● ASSIGNMENT: Every line of the records that holds the word "методы" should be copied out.

-- Opening Marker --

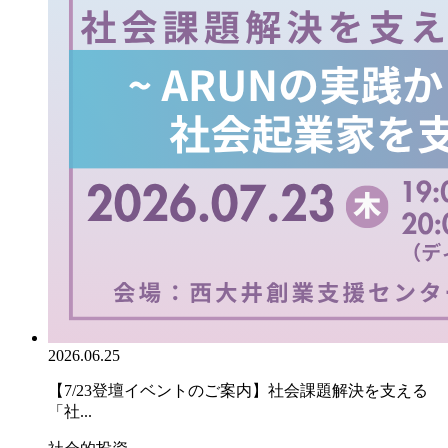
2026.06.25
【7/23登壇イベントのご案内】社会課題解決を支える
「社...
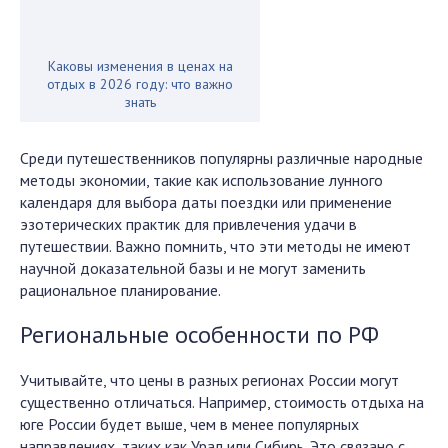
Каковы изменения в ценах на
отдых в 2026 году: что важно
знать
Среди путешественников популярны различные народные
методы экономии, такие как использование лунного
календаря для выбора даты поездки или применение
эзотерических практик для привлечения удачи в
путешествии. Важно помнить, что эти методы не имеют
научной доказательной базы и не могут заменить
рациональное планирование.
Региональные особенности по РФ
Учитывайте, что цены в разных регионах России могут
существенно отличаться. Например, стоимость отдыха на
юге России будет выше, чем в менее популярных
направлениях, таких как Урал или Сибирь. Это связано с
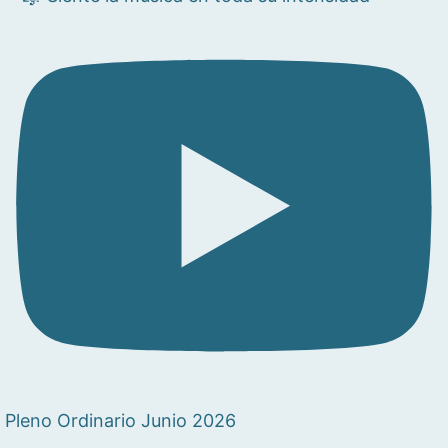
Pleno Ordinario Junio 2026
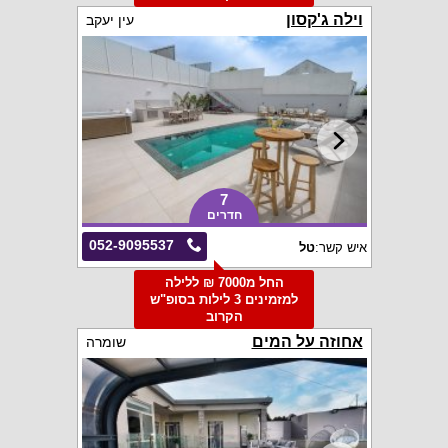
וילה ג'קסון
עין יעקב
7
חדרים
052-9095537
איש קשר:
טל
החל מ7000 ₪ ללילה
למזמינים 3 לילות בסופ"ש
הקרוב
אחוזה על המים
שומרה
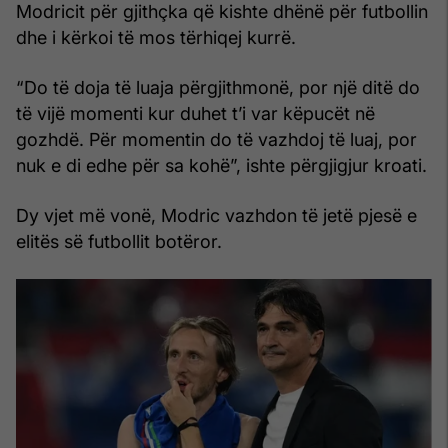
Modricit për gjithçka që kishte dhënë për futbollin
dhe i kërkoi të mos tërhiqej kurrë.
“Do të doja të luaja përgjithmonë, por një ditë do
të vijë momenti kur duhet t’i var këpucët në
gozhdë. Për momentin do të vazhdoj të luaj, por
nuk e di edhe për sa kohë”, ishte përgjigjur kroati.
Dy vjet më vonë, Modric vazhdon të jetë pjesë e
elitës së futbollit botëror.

-- Closing Marker --

● COMPLETED EXERCISE:
методы экономии, такие как использование лунного
путешествии. Важно помнить, что эти методы не имеют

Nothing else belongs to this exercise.